Controlled by Spanish billionaire Amancio Ortega, who this year briefly surpassed Bill Gates to become the world’s richest man before falling back to second place, Inditex posted €20.9 billion ($22.2 billion) in sales last year, from 7,100 stores in 93 countries. Other Inditex brands such as Bershka, Massimo Dutti, and Pull & Bear are growing, but Zara still accounts for two-thirds of sales. Ortega hired Isla, a bespectacled former Banco Popular Español executive, as CEO in 2005, but he hasn’t retired. At 80, he still comes to work most days, often sitting in the Zara women’s department, where his 32-year-old daughter Marta works on the commercial team after a stint at Bershka.

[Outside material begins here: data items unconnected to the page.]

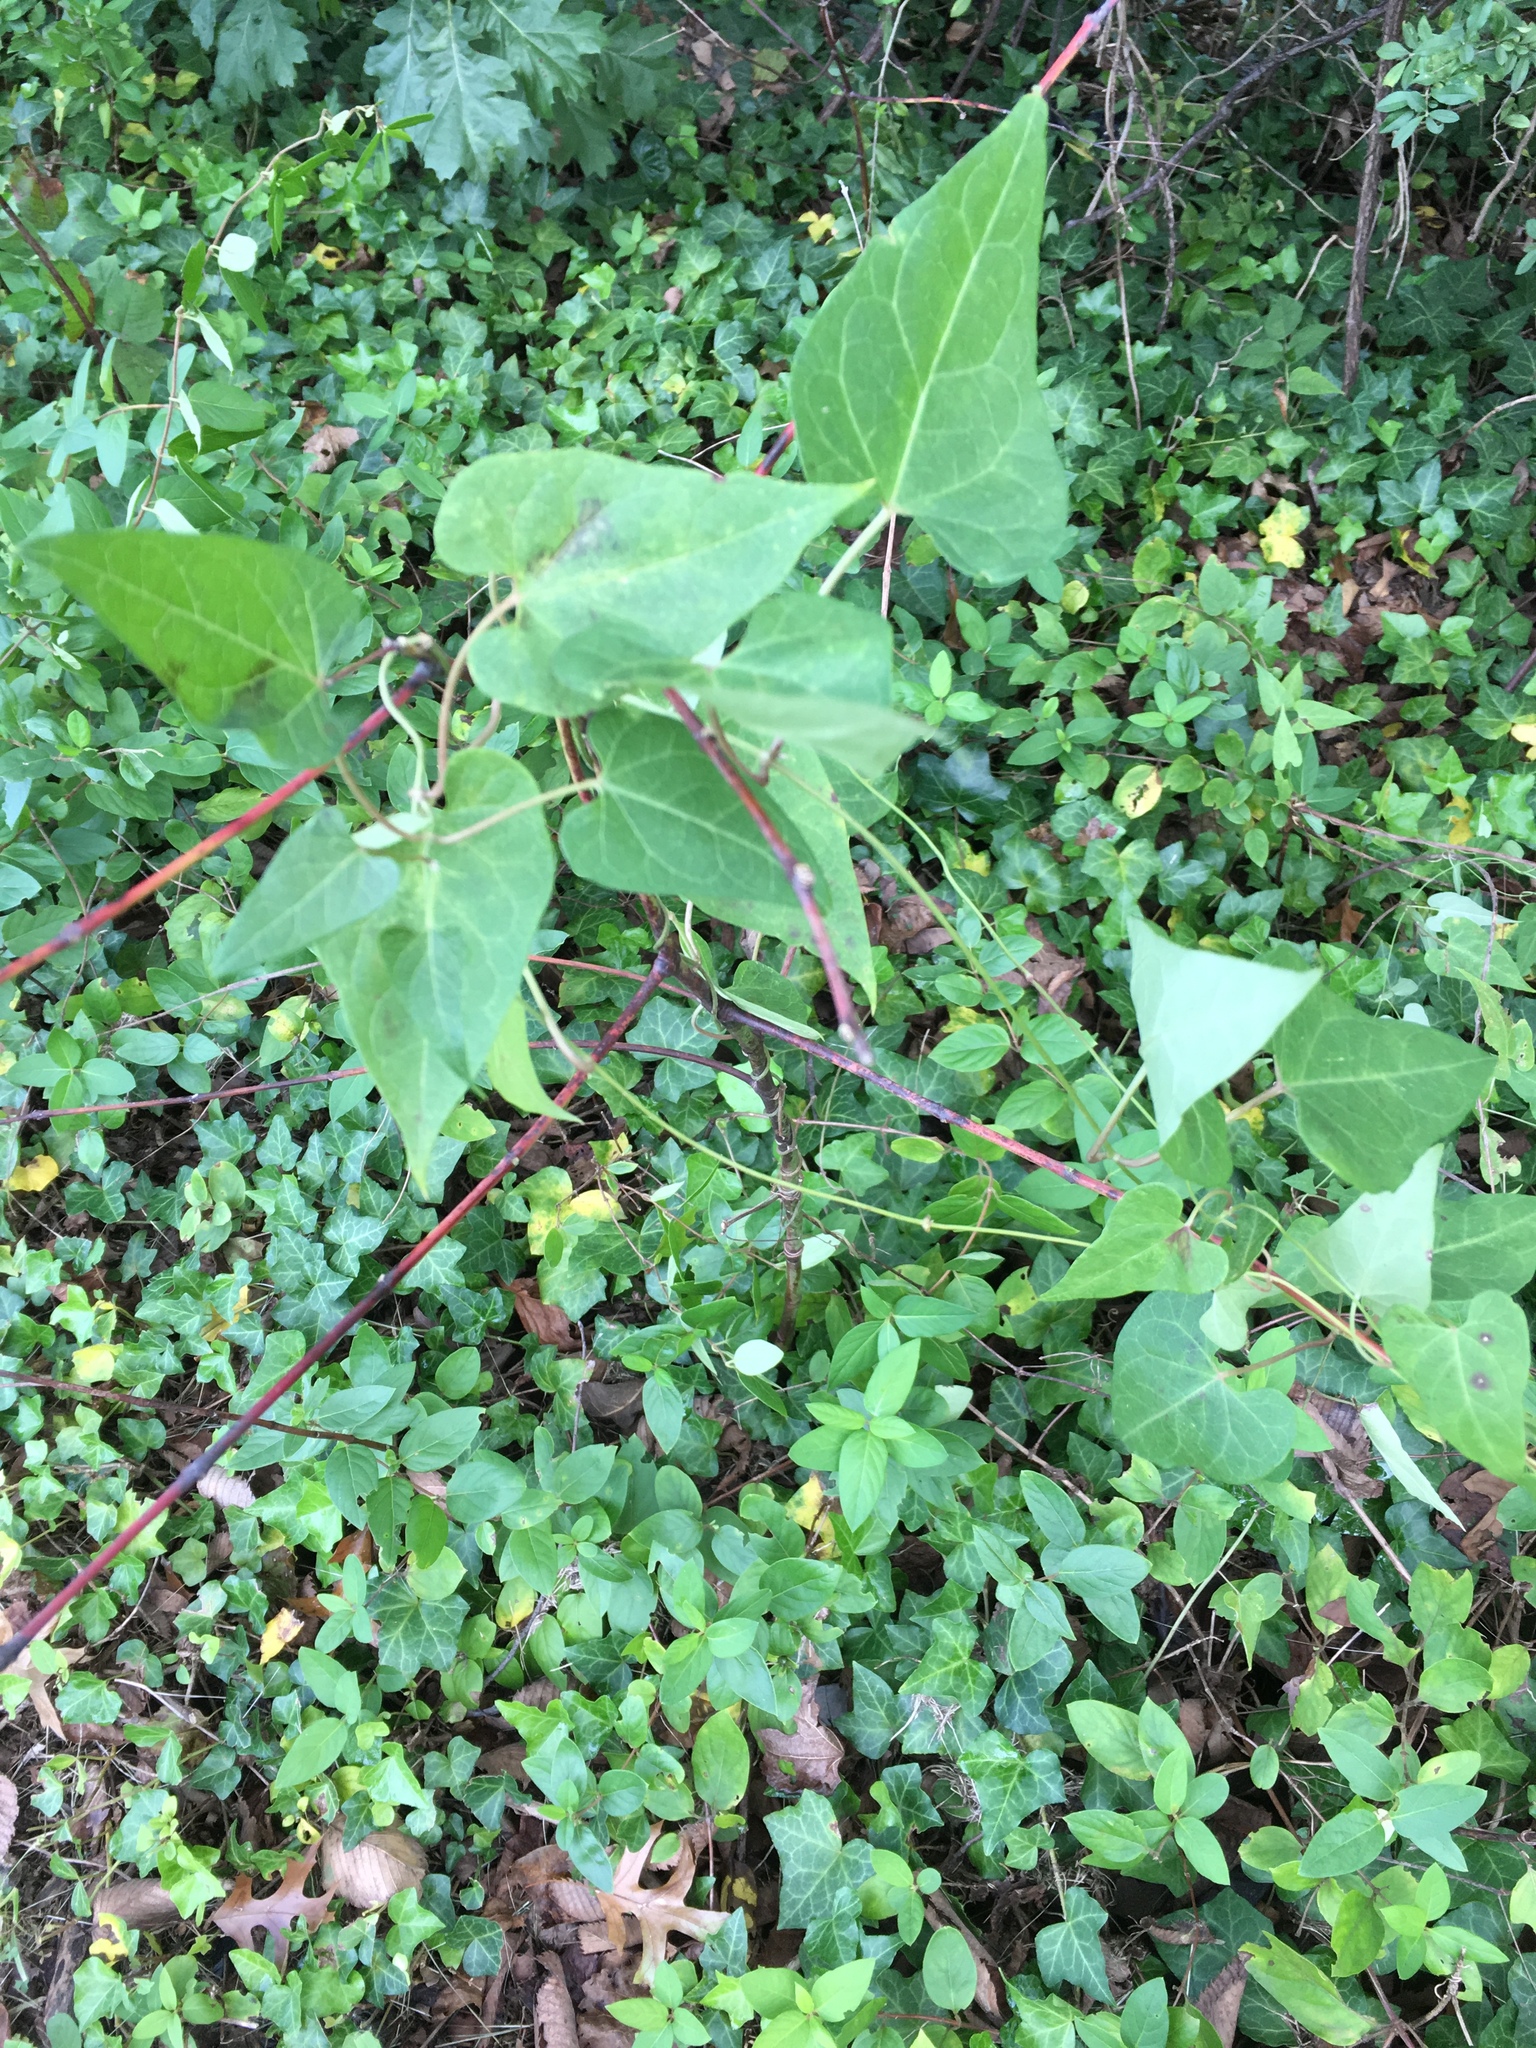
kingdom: Plantae
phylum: Tracheophyta
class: Magnoliopsida
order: Gentianales
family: Apocynaceae
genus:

While he can sometimes be seen walking his dog Pepe in the town square of nearby La Coruña, Ortega remains one of the world’s most secretive billionaires, leaving Isla to oversee Inditex.
One concern for Zara is managing its growth, says Andy Hughes, a retail analyst at UBS. With Inditex’s sales almost doubling since 2009, Isla is adding stores at a slower pace, concentrating instead on a smaller number of flagship locations and its online business. Another concern is that rivals might figure out how to match Zara’s quick turnarounds. “Everyone in the industry is trying to replicate its design prowess,” Hughes says. “No one could match Inditex, but the gap might close.”